Please write out everything in the baseline data text from "This directory provides" down to "from other frameworks.", swapping "website" for "web page".

▶ Reading text
———

This directory provides information about the baseline data provided by Dopamine. The default hyperparameter configuration for the agents we are providing yields a standardized “apples to apples” comparison between them.
The default configuration files files for these agents (set up with gin configuration framework) are:
dopamine/jax/agents/dqn/configs/dqn.gin
dopamine/jax/agents/implicit_quantile/configs/implicit_quantile.gin
dopamine/jax/agents/quantile/configs/quantile.gin
dopamine/jax/agents/rainbow/configs/rainbow.gin
We provide a website where you can quickly visualize the training runs for all our default agents.
The plots are rendered from a set of JSON files which we compiled. These may prove useful in their own right to compare against results obtained from other frameworks.
Dopamine agents originally used TensorFlow for its networks and agents, but has since migrated to Jax. The default configuration files files for the legacy TF agents (set up with gin configuration framework) are:
dopamine/tf/agents/dqn/configs/dqn.gin
dopamine/tf/agents/rainbow/configs/c51.gin
dopamine/tf/agents/rainbow/configs/rainbow.gin
dopamine/tf/agents/implicit_quantile/configs/implicit_quantile.gin
Our results compare the agents with the same hyperparameters: target network update frequency, frequency at which exploratory actions are selected (ε), the length of the schedule over which ε is annealed, and the number of agent steps before training occurs. Changing these parameters can significantly affect performance, without necessarily being indicative of an algorithmic difference. Unsurprisingly, DQN performs much better when trained with 1% of exploratory actions instead of 10% (as used in the original Nature paper). Step size and optimizer were taken as published. The table below summarizes our choices. All numbers are in ALE frames.

———

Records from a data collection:
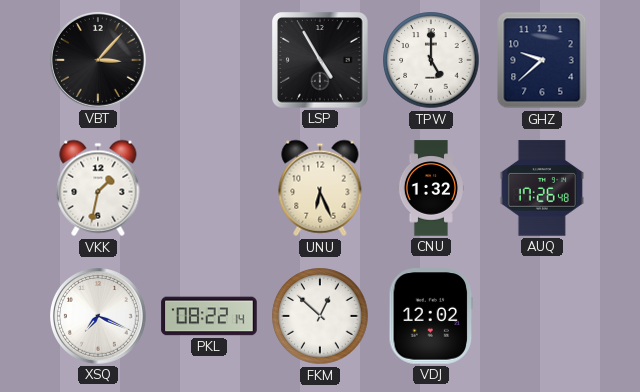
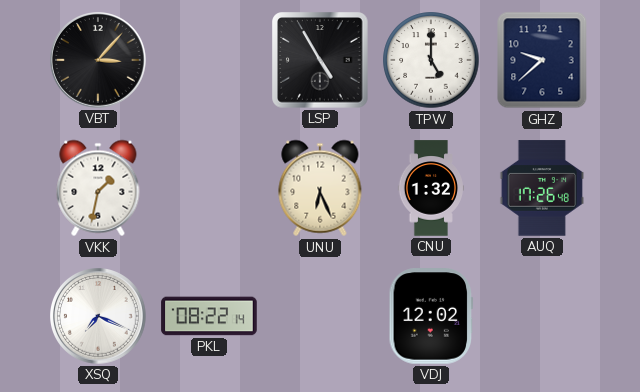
FKM: 12:52 -> none
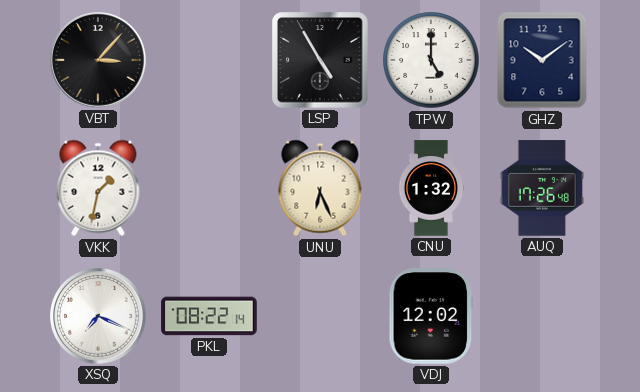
GHZ: 9:38 -> 10:09
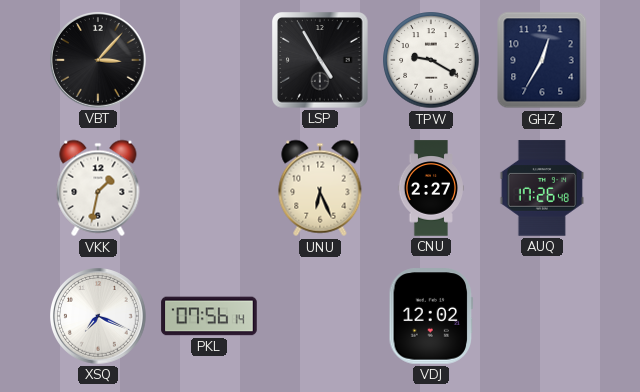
TPW: 5:00 -> 9:20
GHZ: 10:09 -> 12:35
CNU: 1:32 -> 2:27
PKL: 08:22 -> 07:56
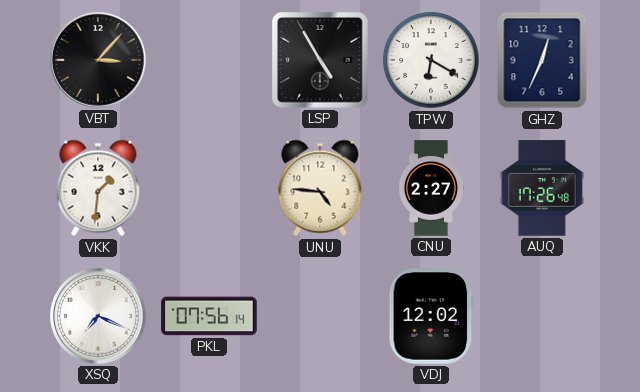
TPW: 9:20 -> 6:20
GHZ: 12:35 -> 12:34
VKK: 1:32 -> 1:31
UNU: 6:26 -> 4:46
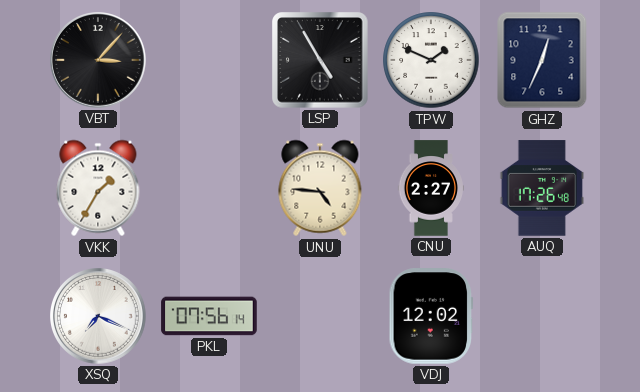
TPW: 6:20 -> 1:49
VKK: 1:31 -> 1:35
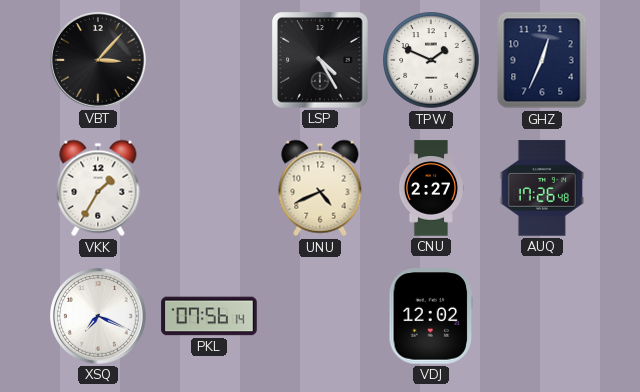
LSP: 4:55 -> 4:25
UNU: 4:46 -> 4:41
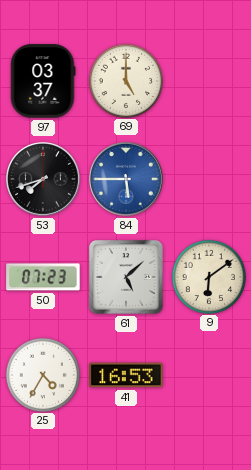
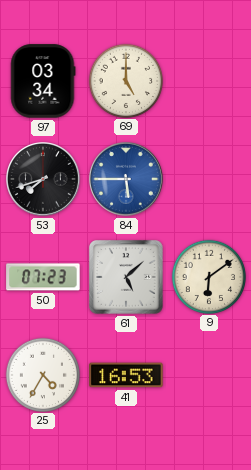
97: 03:37 -> 03:34
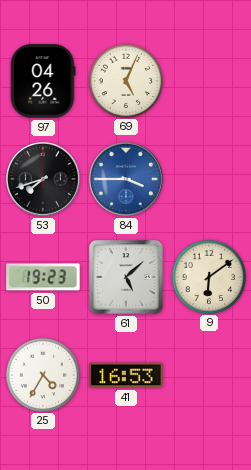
97: 03:34 -> 04:26
69: 5:00 -> 5:04
84: 5:45 -> 3:45
50: 07:23 -> 19:23
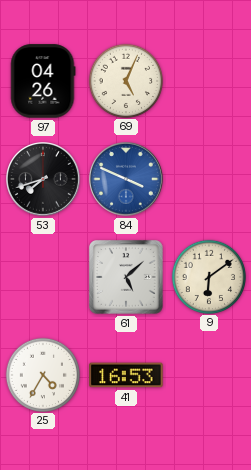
84: 3:45 -> 3:49
50: 19:23 -> none
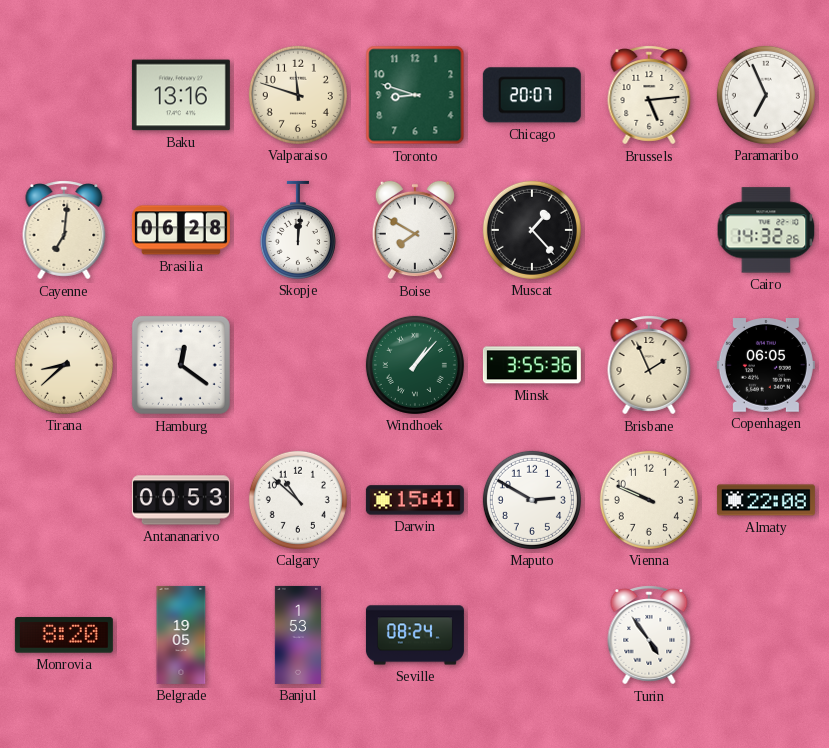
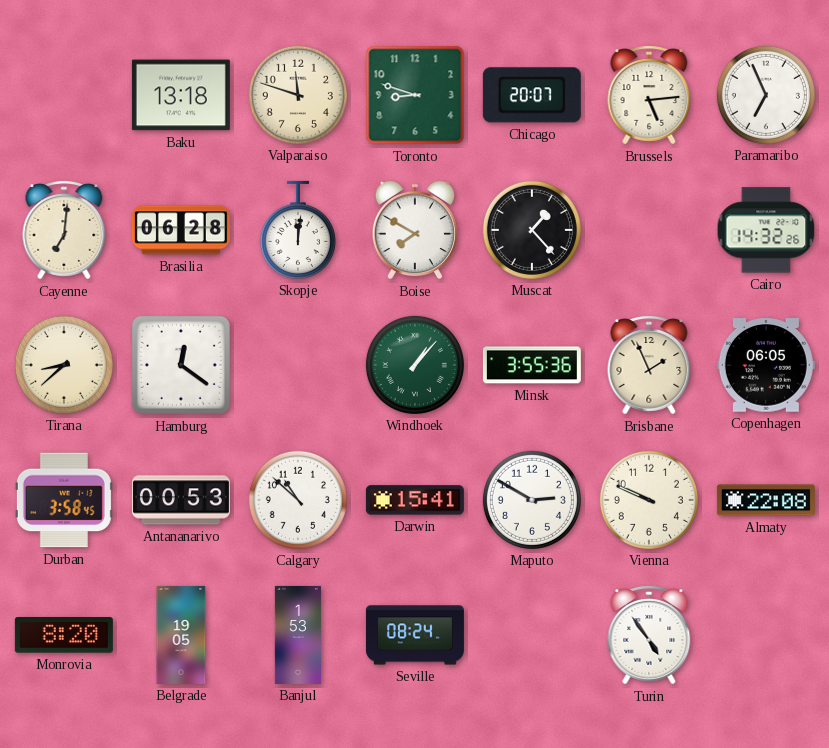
Baku: 13:16 -> 13:18
Durban: none -> 3:58
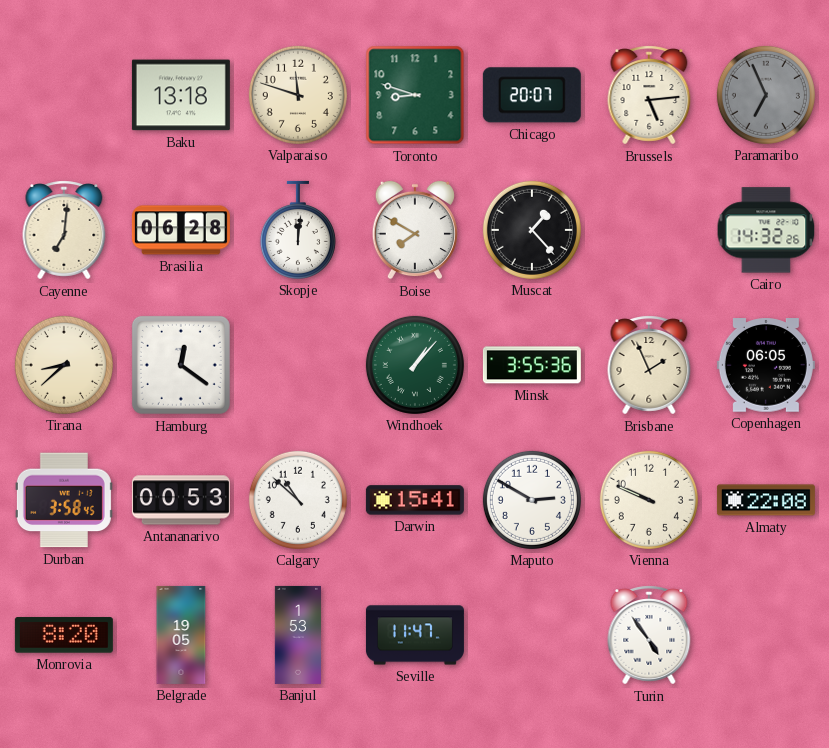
Paramaribo dial: white -> grey
Seville: 08:24 -> 11:47
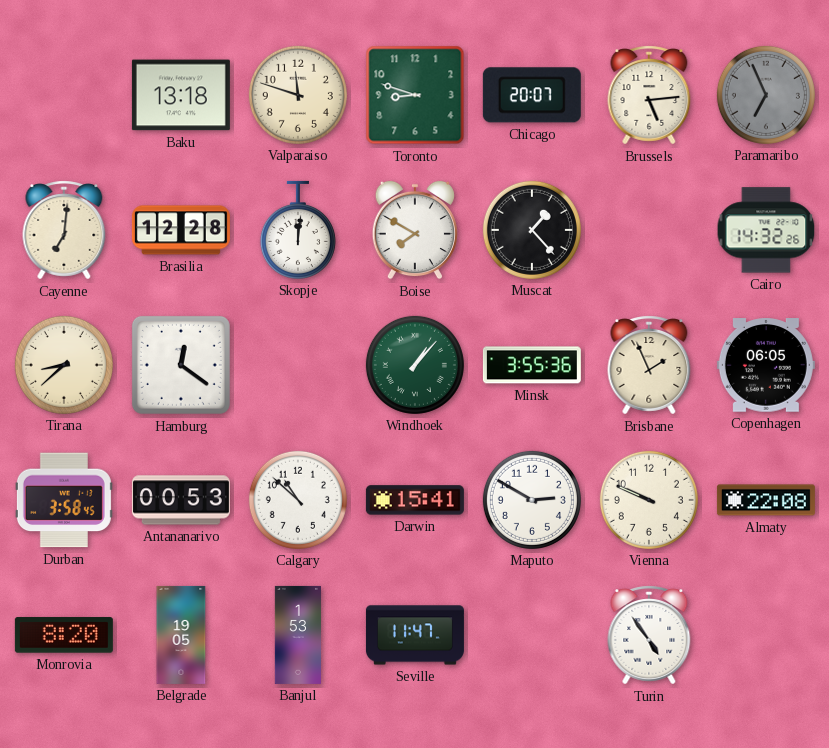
Brasilia: 06:28 -> 12:28
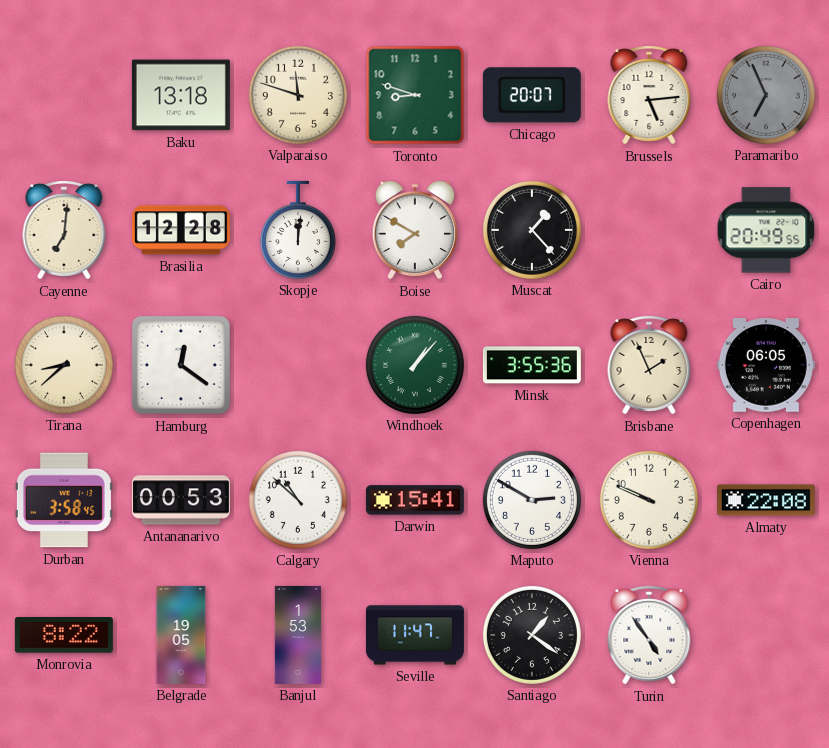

———

▶ Response to the exercise
This directory provides information about the baseline data provided by Dopamine. The default hyperparameter configuration for the agents we are providing yields a standardized “apples to apples” comparison between them.
The default configuration files files for these agents (set up with gin configuration framework) are:
dopamine/jax/agents/dqn/configs/dqn.gin
dopamine/jax/agents/implicit_quantile/configs/implicit_quantile.gin
dopamine/jax/agents/quantile/configs/quantile.gin
dopamine/jax/agents/rainbow/configs/rainbow.gin
We provide a web page where you can quickly visualize the training runs for all our default agents.
The plots are rendered from a set of JSON files which we compiled. These may prove useful in their own right to compare against results obtained from other frameworks.